El silencio debe ser siempre fruto del amor receptivo como la palabra debe brotar de un corazón puro. No se trata de un silencio vacío que daña las relaciones. Si dos monjes viven juntos sin tener nada que decirse, vivirán uno junto al otro utilizándose según el propio interés, pero sin compartir nada ni estar verdaderamente atentos a la necesidad del otro, en actitud de escucha silenciosa. El verdadero silencio brota siempre del amor y engendra vida y alegría a su alrededor. No es un silencio que separa, sino que une a los hermanos. Es un silencio que toma conciencia de la presencia de Dios en el propio corazón y en el seno de la comunidad. Para esto se requiere un esfuerzo de todos, pues el metal precioso no aparece sino tras haber quitado la escoria.

                Cuando el concilio Vaticano II nos habla de la obediencia, la presenta como una actitud de escucha a Dios y a los hombres. La obediencia se debe a Dios. La palabra discernida es la escucha del Espíritu en la palabra del hermano y del superior. A ambos corresponde escuchar y obedecer.

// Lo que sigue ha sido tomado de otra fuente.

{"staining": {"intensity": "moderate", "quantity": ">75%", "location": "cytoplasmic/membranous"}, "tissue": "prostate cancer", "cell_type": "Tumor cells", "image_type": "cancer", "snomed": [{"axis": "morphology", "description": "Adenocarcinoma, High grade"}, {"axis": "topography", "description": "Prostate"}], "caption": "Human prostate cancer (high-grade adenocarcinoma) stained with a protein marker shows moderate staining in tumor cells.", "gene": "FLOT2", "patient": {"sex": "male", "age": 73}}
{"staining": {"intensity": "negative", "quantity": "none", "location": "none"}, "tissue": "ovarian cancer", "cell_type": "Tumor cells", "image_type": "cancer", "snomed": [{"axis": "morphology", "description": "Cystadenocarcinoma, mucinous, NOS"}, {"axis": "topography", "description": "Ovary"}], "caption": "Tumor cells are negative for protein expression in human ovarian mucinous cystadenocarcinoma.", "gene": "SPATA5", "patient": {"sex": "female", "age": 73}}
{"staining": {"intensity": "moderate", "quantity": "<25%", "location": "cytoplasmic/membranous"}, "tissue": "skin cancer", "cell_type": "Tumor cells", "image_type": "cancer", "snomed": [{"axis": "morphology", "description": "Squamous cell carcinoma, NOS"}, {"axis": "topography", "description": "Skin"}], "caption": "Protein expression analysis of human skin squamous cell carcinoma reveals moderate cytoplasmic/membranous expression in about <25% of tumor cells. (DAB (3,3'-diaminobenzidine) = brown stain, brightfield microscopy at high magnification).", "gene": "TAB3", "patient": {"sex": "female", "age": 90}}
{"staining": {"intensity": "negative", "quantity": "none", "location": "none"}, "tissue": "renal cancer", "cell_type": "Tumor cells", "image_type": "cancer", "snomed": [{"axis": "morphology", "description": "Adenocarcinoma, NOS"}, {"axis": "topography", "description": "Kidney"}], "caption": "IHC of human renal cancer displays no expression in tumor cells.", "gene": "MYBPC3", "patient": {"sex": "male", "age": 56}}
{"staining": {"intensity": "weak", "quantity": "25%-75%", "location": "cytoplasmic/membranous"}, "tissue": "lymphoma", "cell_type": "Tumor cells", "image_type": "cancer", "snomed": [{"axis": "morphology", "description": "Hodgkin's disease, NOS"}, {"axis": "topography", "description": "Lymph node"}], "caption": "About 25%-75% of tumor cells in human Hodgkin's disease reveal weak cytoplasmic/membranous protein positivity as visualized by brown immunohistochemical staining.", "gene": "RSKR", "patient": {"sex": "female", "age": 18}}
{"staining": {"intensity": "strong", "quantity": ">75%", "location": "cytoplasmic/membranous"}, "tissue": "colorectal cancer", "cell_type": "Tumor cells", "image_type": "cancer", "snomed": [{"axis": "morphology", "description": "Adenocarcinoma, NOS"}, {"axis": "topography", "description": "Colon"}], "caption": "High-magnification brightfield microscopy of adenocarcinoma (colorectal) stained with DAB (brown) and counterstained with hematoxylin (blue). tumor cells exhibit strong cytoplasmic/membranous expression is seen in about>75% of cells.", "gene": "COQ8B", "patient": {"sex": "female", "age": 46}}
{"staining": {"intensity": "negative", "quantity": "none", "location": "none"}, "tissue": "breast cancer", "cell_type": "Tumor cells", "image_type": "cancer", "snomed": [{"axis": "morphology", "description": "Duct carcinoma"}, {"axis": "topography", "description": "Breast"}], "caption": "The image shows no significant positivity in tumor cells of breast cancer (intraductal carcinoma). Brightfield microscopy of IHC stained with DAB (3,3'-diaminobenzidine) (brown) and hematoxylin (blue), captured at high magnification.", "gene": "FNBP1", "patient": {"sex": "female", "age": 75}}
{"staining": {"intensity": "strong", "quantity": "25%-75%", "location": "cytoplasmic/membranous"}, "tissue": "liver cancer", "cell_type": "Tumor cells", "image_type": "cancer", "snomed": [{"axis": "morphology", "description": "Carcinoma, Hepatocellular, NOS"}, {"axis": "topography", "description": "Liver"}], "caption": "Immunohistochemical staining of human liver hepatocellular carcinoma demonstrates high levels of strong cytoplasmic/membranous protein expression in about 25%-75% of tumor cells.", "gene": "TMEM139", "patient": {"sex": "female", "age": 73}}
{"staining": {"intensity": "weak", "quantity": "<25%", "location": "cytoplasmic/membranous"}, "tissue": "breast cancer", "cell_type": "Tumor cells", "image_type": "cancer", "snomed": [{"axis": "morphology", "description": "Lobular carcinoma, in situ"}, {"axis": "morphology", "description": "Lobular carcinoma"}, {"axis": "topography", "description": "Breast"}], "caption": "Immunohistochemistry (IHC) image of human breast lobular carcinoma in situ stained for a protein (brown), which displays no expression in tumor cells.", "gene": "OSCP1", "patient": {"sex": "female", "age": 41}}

                La actitud de la escucha, por lo tanto, es la actitud que nos muestra al verdadero discípulo, al que se siente discípulo, al que quiere ser discípulo yendo tras los pasos del Maestro y responder a sus palabras. Medir el silencio por el número de palabras dichas, el volumen empleado, el lugar o el tiempo donde se dicen o con quién las digo, es importante, pero no basta. Todos nosotros somos diferentes, tenemos necesidades distintas, sentimientos diversos, hasta timbres de voz muy variados según nos haya tocado en suerte. Por eso, con el silencio puede suceder como con los alimentos, que San Benito tenía cierto apuro a la hora de legislar para personas tan distintas. Es por ello que siempre se buscan unos límites que puedan ser asumidos por todos y favorezcan una vida comunitaria y personal en nuestro camino monástico y cenobítico. De ahí que la misma RB hable de silencio como norma clara al referirse a algunos lugares y tiempos concretos, como ya hemos visto. Más o menos es lo que nosotros llamamos lugares regulares. Su intencionalidad es siempre para no molestar a los demás y crear un clima y disciplina que nos ayude a todos.

                Fuera de este silencio normativo se nos invita a vivir la taciturnidad, es decir, el buen uso de la palabra, en su doble vertiente: evitar su tendencia a murmurar del hermano -algo que se hace más fácilmente en las conversaciones frívolas- y fomentar su dimensión espiritual cuando se responde a una escucha atenta con actitud humilde. A este respecto es curioso constatar cómo San Benito se refiere a la humildad tanto en el silencio como en el uso de la palabra. Ese es el programa que se nos ofrece y al que debemos tender a pesar de nuestras muchas limitaciones que nos llevan a decir del otro cuando nos sentimos aludidos: “y tú más”. Y, como todos pecamos, pues habremos de responder: efectivamente, yo más, pero así nunca podremos avanzar, porque nunca querremos escuchar lo que se nos dice.

                 La palabra puede ser motivo de gran gozo en una vida comunitaria, pero también motivo de gran sufrimiento. Guardando los límites propios de una vida monástica, debiéramos esforzarnos todos para que nuestra palabra fuese motivo de gozo para los hermanos. Debemos convencernos que no vale decir todo lo que nos viene en gana. Las palabras groseras suelen resultar molestas, aunque uno busque presentarse con ello más libre y natural. Las palabras hirientes no suelen ser sanadoras ni sirven para corregir. El “cantar las verdades” no nos hace más auténticos. Si tomamos verdadero empeño en cuidar el lenguaje los unos con los otros, podremos mejorar mucho nuestras relaciones fraternas y la calidad de nuestra vida interior. Con frecuencia ni nos damos cuenta, pues cuanto más rudos somos, menos sensibilidad tenemos. Pero en eso sí que nos podemos ayudar todos a afinar nuestros modos y nuestras palabras. Entonces la comunidad ejercitará positivamente su labor pedagógica en la escuela que formamos.